Contact:

Sarah Ray

802-443-5794

sray@middlebury.edu

Posted: January 9, 2002

MIDDLEBURY,

VT - Middlebury College has established a Portuguese

Language School, which will open in the summer of 2003. As

Middlebury’s ninth language school, it will be the

first new summer program since the Arabic School was

inaugurated in 1982. The College will also offer its

undergraduate students beginner-level Portuguese during the

2002-2003 academic year, and plans to provide opportunities

to study abroad in Brazil starting in 2003.

According to

Michael Katz, Middlebury College dean of language schools

and schools abroad, recent data on Portuguese language

studies indicates there are approximately:

  • 200

    million speakers worldwide
  • 150

    language programs at United States institutions of higher

    education
  • 6,500

    undergraduate students taking courses in Portuguese in

    the United States
  • 500

    graduate students taking courses in Portuguese in the

    United States

Although

Portuguese is the world’s sixth most commonly spoken

language, at present there is only one summer program in the

United States devoted exclusively to its study.

In Brazil,

where Portuguese is the primary language, close to 170

million people make up the world’s sixth largest

population. It ranks fifth in size, has the eighth largest

economy, and is the United States’ largest trading

partner in South America.

“Portugal

itself is a cultural and historic jewel, a vital member of

the European Union, and an important ally of the United

States. Portuguese is still widely used in many of its

former colonies in Africa and Asia,” said Katz.

During the

spring of 2002 Middlebury will recruit a director for the

Portuguese School. The director will spend the summer of

2002 observing the other eight language schools in

operation, meeting with staff and administrators, and

planning for the following year. The Portuguese School will

begin full operation in the summer of 2003 with

approximately 30 students. Undergraduate language

instruction will be offered in a seven-week program on three

levels— beginning, intermediate and advanced.

Last summer,

approximately 1,150 students came to Middlebury to

participate in the Arabic, Chinese, French, German, Italian,

Japanese, Russian and Spanish Language Schools.

During the

course of the Middlebury College Language schools’
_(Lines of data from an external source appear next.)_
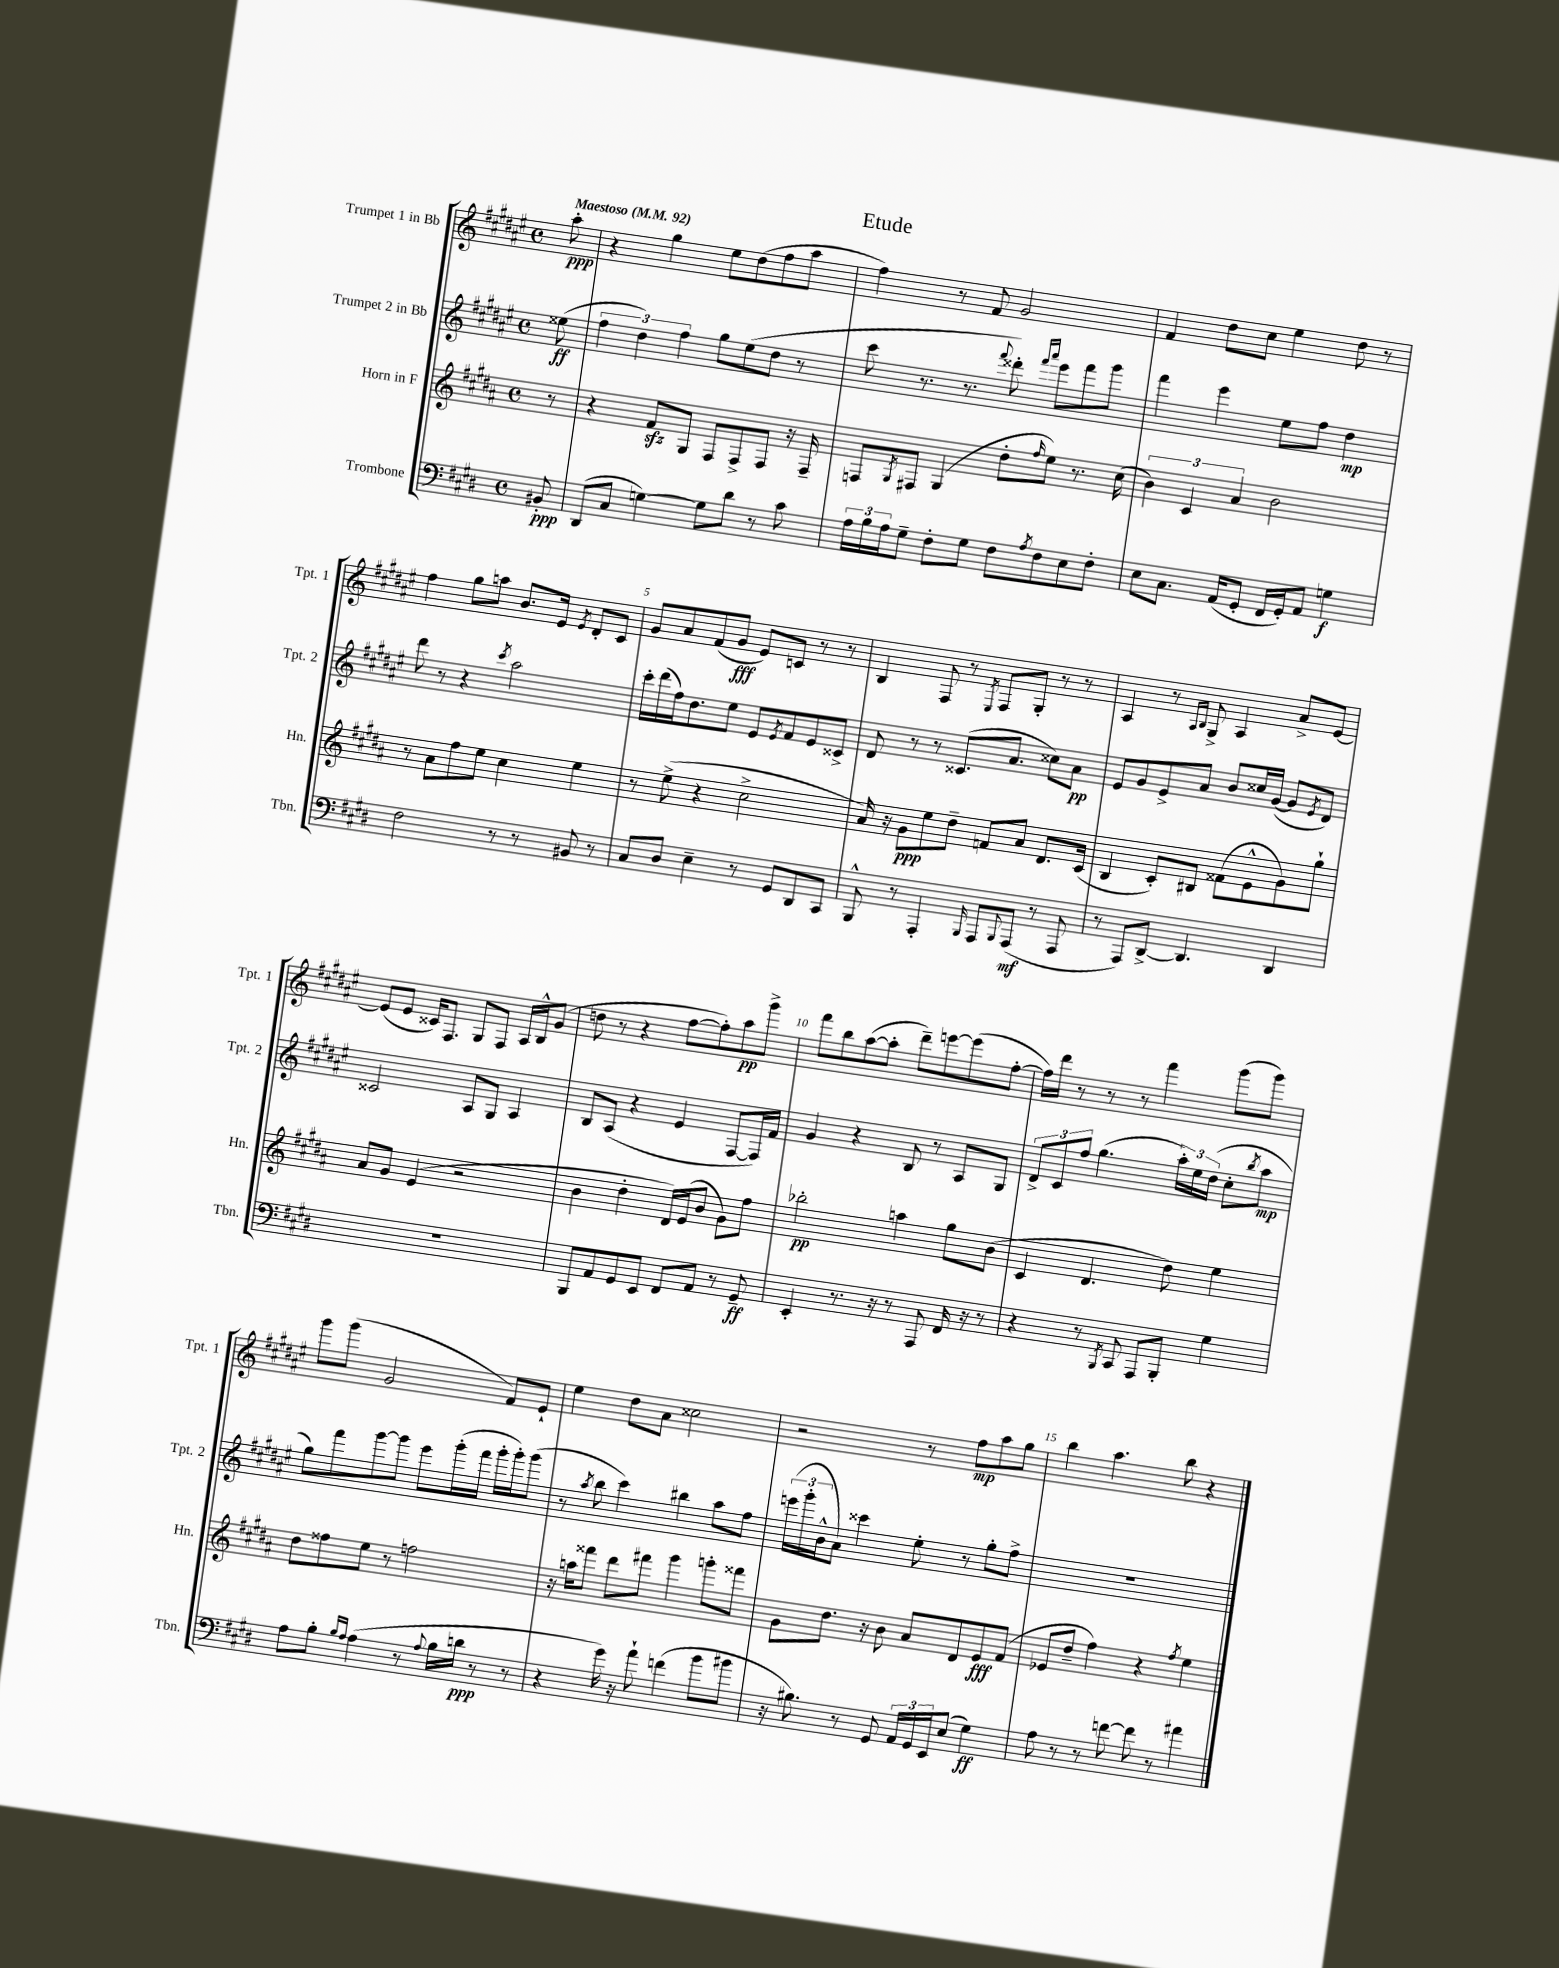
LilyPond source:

\header { title = "Etude" }
<<
\new StaffGroup <<
\new Staff = "s0" \with { instrumentName = "Trumpet 1 in Bb" shortInstrumentName = "Tpt. 1" } {
    \clef treble \key fis \major \defaultTimeSignature \time 4/4 \partial 8 \tempo "Maestoso" 4 = 92
    ais''8-.\ppp |
    r4 gis''4 eis''8 dis''8( fis''8 ais''8 |
    fis''4) r8 fis'8 gis'2 |
    fis'4 dis''8 cis''8 eis''4 dis''8 r8 |
    fis''4 gis''8 a''8 b'8. eis'16 \acciaccatura { eis'8 } dis'8-. cis'8 |
    gis'8 ais'8 fis'8( gis'8\fff eis'8) c'8 r8 r8 |
    b4 fis8 r8 \acciaccatura { eis8 } fis8 gis8-. r8 r8 |
    ais4 r8 \grace { ais16 b16 } gis8-> ais4 ais'8-> eis'8~ |
    eis'8( eis'8 cisis'16) fis8. gis8 fis8 ais16 b16-^ gis'8( |
    d''8 r8 r4 fis''8~ fis''8-.) ais''8\pp gis'''8-> |
    fis'''8 b''8 ais''8~( ais''8-. dis'''8--) e'''8~ e'''8( fis''8~-. |
    fis''16) dis'''16 r8 r8 r8 fis'''4 gis'''8( gis'''8) |
    gis'''8 gis'''8( gis'2 fis'8) eis'8-! |
    eis''4 dis''8 ais'8 cisis''2 |
    r2 r8 fis''8\mp ais''8 gis''8 |
    b''4 ais''4. b''8 r4 \bar "|." |
}
\new Staff = "s1" \with { instrumentName = "Trumpet 2 in Bb" shortInstrumentName = "Tpt. 2" } {
    \clef treble \key fis \major \defaultTimeSignature \time 4/4 \partial 8
    eisis''8\ff( |
    \tuplet 3/2 { fis''4 dis''4) fis''4 } gis''8 eis''8( dis''8 r8 |
    cis'''8 r8. r8. \appoggiatura { fis'''8 } disis'''8-.) \grace { fis'''16 ais'''16 } eis'''8 fis'''8 gis'''8 |
    fis'''4 eis'''4 eis''8 fis''8 dis''4\mp |
    dis'''8 r8 r4 \acciaccatura { cis'''8 } ais''2 |
    cis'''16-. dis'''16( fis''16) dis''8. eis''8 eis'8 \acciaccatura { eis'8 } fis'8 eis'8 cisis'8-> |
    dis'8 r8 r8 cisis'8.( ais'8. cisis''8) ais'8\pp |
    eis'8 gis'8 eis'8-> ais'8 b'8 cisis''16 gis'16~( gis'8 \acciaccatura { eis'8 } dis'8) |
    cisis'2 ais8 gis8 ais4 |
    b8 ais8( r4 eis'4 fis8~ fis16) fis'16 |
    gis'4 r4 b8 r8 ais8 gis8 |
    \tuplet 3/2 { dis'8-> cis'8 fis''8 } gis''4.( \tuplet 3/2 { ais''16-.) eis''16 dis''16( } cis''8-. \acciaccatura { b''8 } ais''8\mp |
    gis''8) fis'''8 gis'''8~ gis'''8 eis'''8 gis'''16-.( fis'''16 gis'''16-. gis'''16-.) gis'''8( |
    r8 \acciaccatura { ais''8 } b''8 cis'''4) bis''4 ais''8 fis''8 |
    \tuplet 3/2 { e'''16( gis'''16-. b'16-^ } ais'8) cisis'''4 eis''8-. r8 gis''8-. fis''8-> |
    R1 \bar "|." |
}
\new Staff = "s2" \with { instrumentName = "Horn in F" shortInstrumentName = "Hn." } {
    \clef treble \key b \major \defaultTimeSignature \time 4/4 \partial 8
    r8 |
    r4 fis'8\sfz gis8 fis8 fis8-> fis8 r16 fis16-- |
    f8 \acciaccatura { gis8 } fis8 gis4( dis''8-. \grace { fis''16 } e''8) r8. cis''16( |
    \tuplet 3/2 { b'4) cis'4 ais'4 } b'2 |
    r8 ais'8 fis''8 e''8 cis''4 e''4 |
    r8 e''8->( r4 cis''2-> |
    ais'16) r16 gis'8\ppp e''8 dis''8-- f'8 ais'8 dis'8. cis'16( |
    b4 cis'8-.) bis8 fisis'8( e'8-^ gis'8) gis''8-! |
    ais'8 gis'8 e'4( r2 |
    b'4 dis''4-. dis'16) e'16( b'8 gis'8) fis''8 |
    bes''2-.\pp a''4 gis''8 b'8( |
    cis'4 dis'4. dis''8) e''4 |
    dis''8 fisis''8 e''8 r8 f''2 |
    r16 a''16 fisis'''8 dis'''8 fis'''8 gis'''4 g'''8-. fisis'''8 |
    gis'8 dis''8. r16 b'8 ais'8 dis'8 e'8\fff fis'8( |
    ees'8 dis''8-- fis''4) r4 \acciaccatura { fis''8 } e''4 \bar "|." |
}
\new Staff = "s3" \with { instrumentName = "Trombone" shortInstrumentName = "Tbn." } {
    \clef bass \key e \major \defaultTimeSignature \time 4/4 \partial 8
    bis,8-.\ppp |
    dis,8( cis8 g4~) g8 dis'8 r8 cis'8 |
    \tuplet 3/2 { a16 b16 a16 } gis8-- fis8-. gis8 fis8 \acciaccatura { a8 } fis8 e8 fis8-. |
    e8 cis8. a,16( gis,8-. fis,16 gis,16-.) a,8 g4\f |
    fis2 r8 r8 bis,8 r8 |
    cis8 dis8 e4-- r8 gis,8 dis,8 cis,8 |
    b,,8-^ r8 a,,4-. \grace { b,,16 } a,,8 \appoggiatura { b,,8 } a,,8\mf( r8 a,,8 |
    r8 a,,8) dis,8~-> dis,4. dis,4 |
    R1 |
    b,,8 a,8 gis,8 e,8 fis,8 a,8 r8 gis,8--\ff |
    e,4-. r8. r16 r8 a,,8 fis,16 r16 r8 |
    r4 r8 \acciaccatura { b,,8 } cis,8 a,,8 b,,8-. gis4 |
    a8 b8-. \grace { b16 a16 } a4( r8 \appoggiatura { a8 } b16 d'16\ppp r8 r8 |
    r4 gis'16) r16 a'8-! f'4( b'8 bis'8 |
    r16 bis8.) r8 gis,8 \tuplet 3/2 { a,16 gis,16 e,16 } e8( gis4\ff) |
    a8 r8 r8 f'8~ f'8 r8 ais'4 \bar "|." |
}
>>
>>
\layout { \context { \Score \override BarNumber.break-visibility = ##(#f #t #t) barNumberVisibility = #(every-nth-bar-number-visible 5) } }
86-year history, more than 36,000 students from all walks of

life—including more than 11,000 advanced degree

holders—have attended one or more of the schools.

Corporate executives study side-by-side with writers,

journalists, doctors, lawyers, missionaries, government

officials and diplomats. Undergraduates and graduate

students from Middlebury College and other institutions also

attend the summer sessions to fulfill language requirements

or complete degrees.

Under the

guidance of approximately 200 faculty members from colleges

and universities throughout the world, students of all ages

and numerous nationalities live on campus, totally immersed

in their target language. Students eat, sleep, drink, and

shop the language they have come to study, and all agree to

abide by the Language Pledge, a formal commitment to speak

the language of study and no other for the entire summer

session.

Each summer,

the College offers three sessions for foreign languages: a

nine-week session for Arabic, Chinese, Japanese and Russian;

a seven-week session for French, German, Italian and

Spanish; and a six-week session for graduate-level French,

German, Italian, Russian and Spanish.